The area around Mijalic is already a hotbed of tension: the two highways linking the capital, Pristina, to Belgrade pass through the area and for months guerrillas have attacked army convoys in the area.

Last night, tanks, troops and artillery had massed for an attack on KLA positions around Mijalic, while several hundred ethnic Albanian civilians had fled from this and neighbouring villages by car, foot or horse-and-cart, fearing new fighting.

Serb officials have demanded that the monitors of the Organisation for Security and Co-operation in Europe help evacuate the 13 remaining Serbs in the village, but the OSCE says it is reluctant to do so, fearing it will be accused of helping ethnic partition.

"We helped evacuate Serbs from Podujevo [a nearby village] in January, we spent the next three weeks being told we were ethnic cleansing the village," said an OSCE spokesman.

"We are not keen to move villagers out of a village that is mixed.".

Monitors say they have another reason for refusing - if the Serbs are pulled out, the Serbian army may decide to flatten the village.

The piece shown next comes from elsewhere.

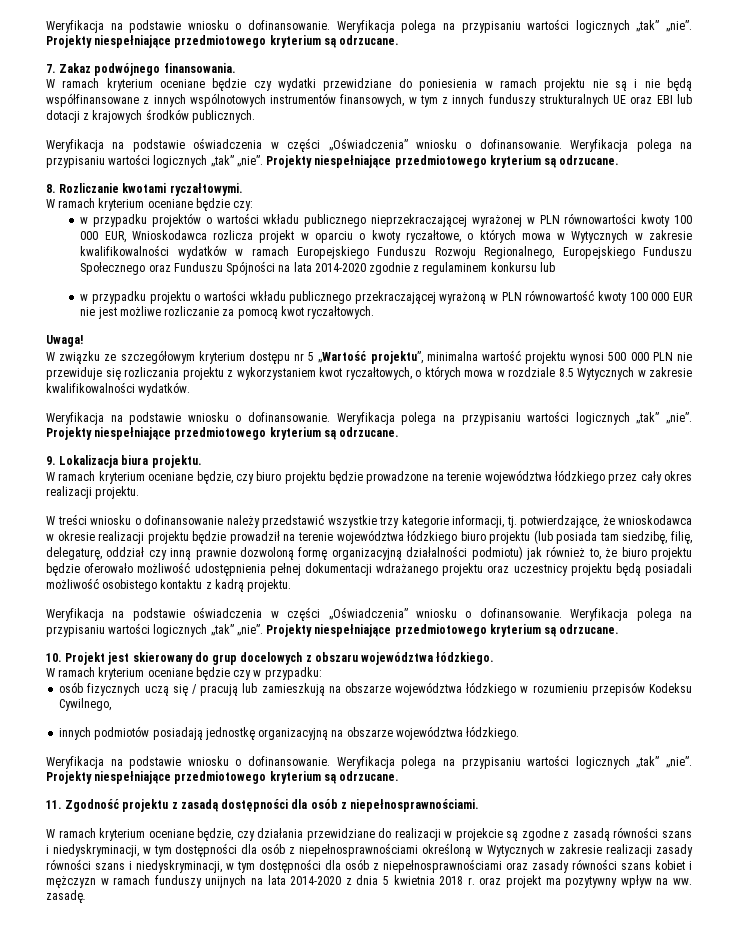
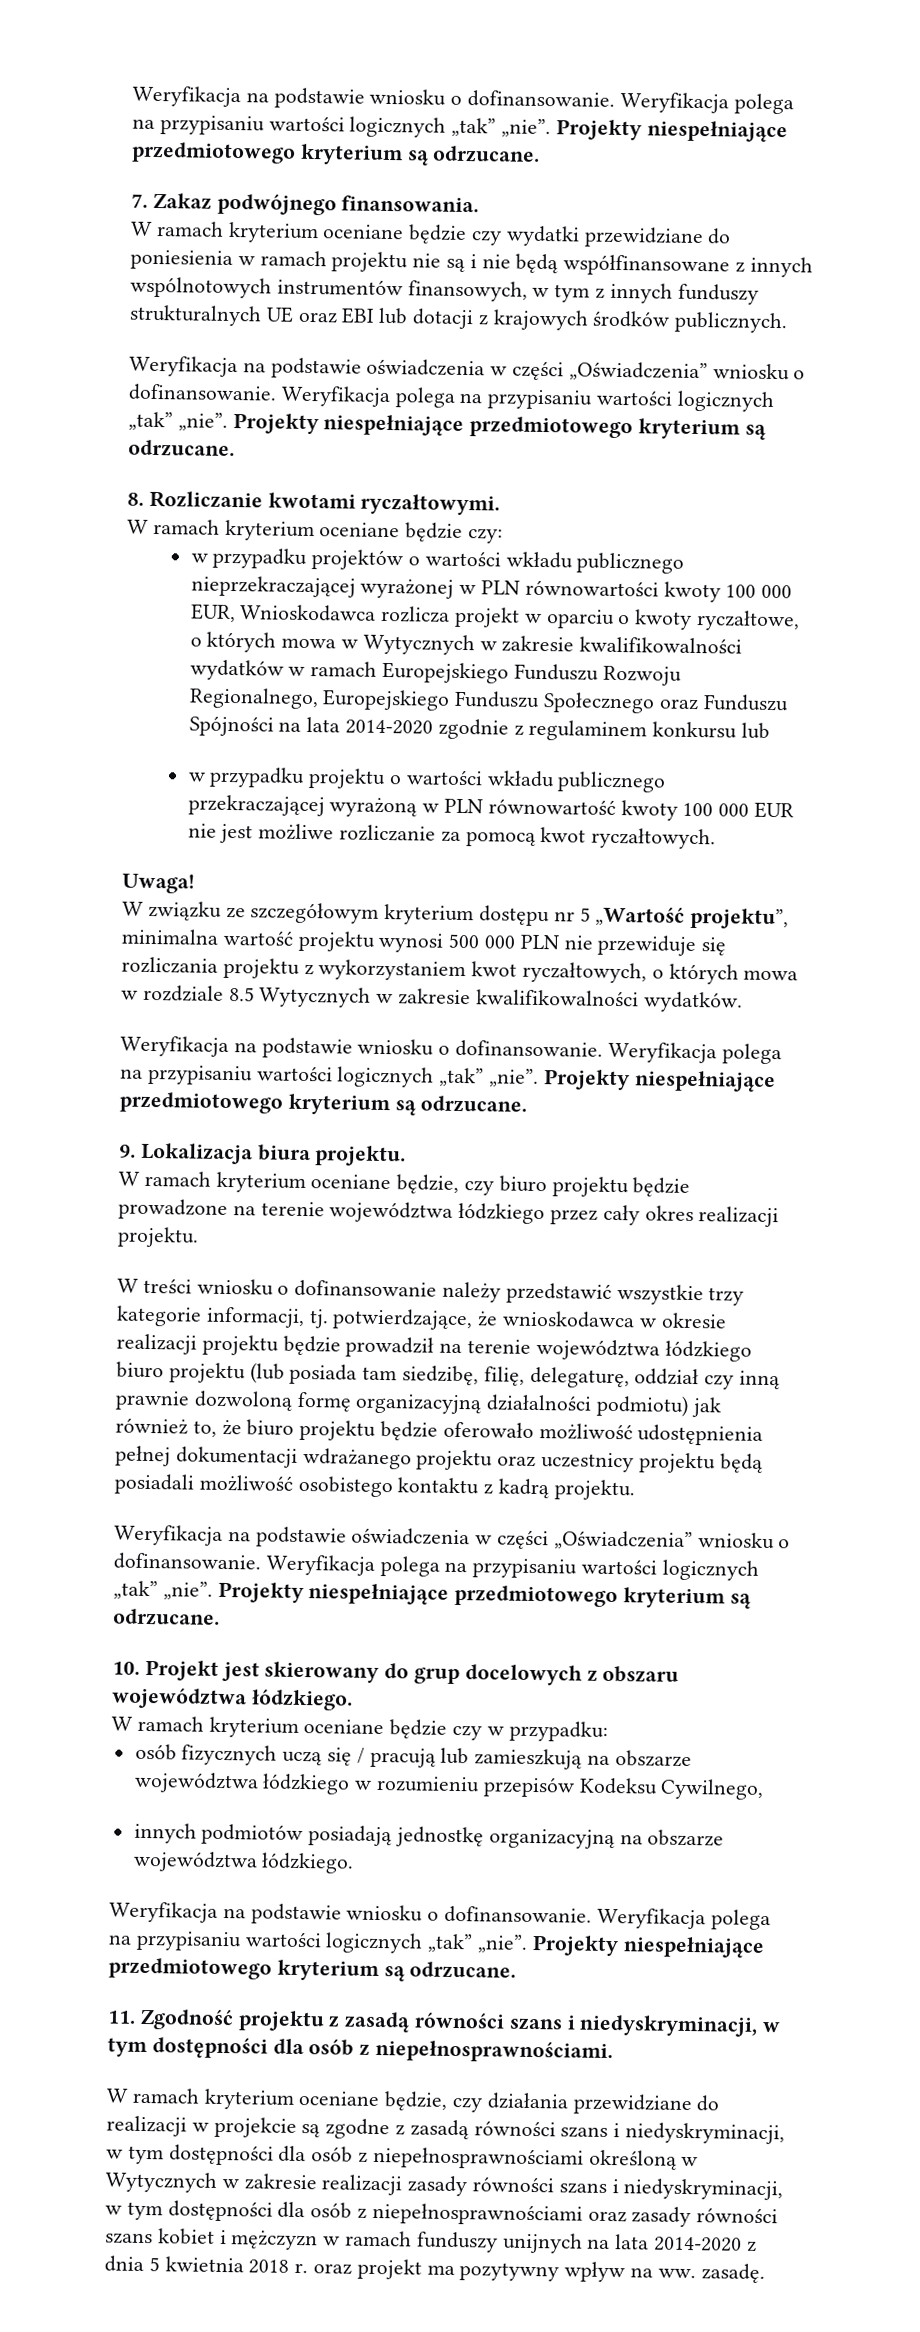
(218, 805) none -> [414,2012,781,2037] [107,2037,148,2058] równości szans i niedyskryminacji, w tym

Meanwhile, fighting has continued elsewhere in the province: a fifth day of clashes broke out in mountains close to the Macedonian border, with 4,000 ethnic Albanian civilians spending another day trapped on hillsides with shells exploding nearby.

KLA units ambushed Serb forces near Podujevo in the north-east and Serb artillery hit rebel positions around Lapusnic, which lies astride the main east-west highway. With both Serb and rebel forces reinforcing positions around the province, there is little diplomatic activity.

Belgrade has positioned some 9,000 to 10,000 Serbian soldiers just north of Kosovo, the Pentagon said yesterday.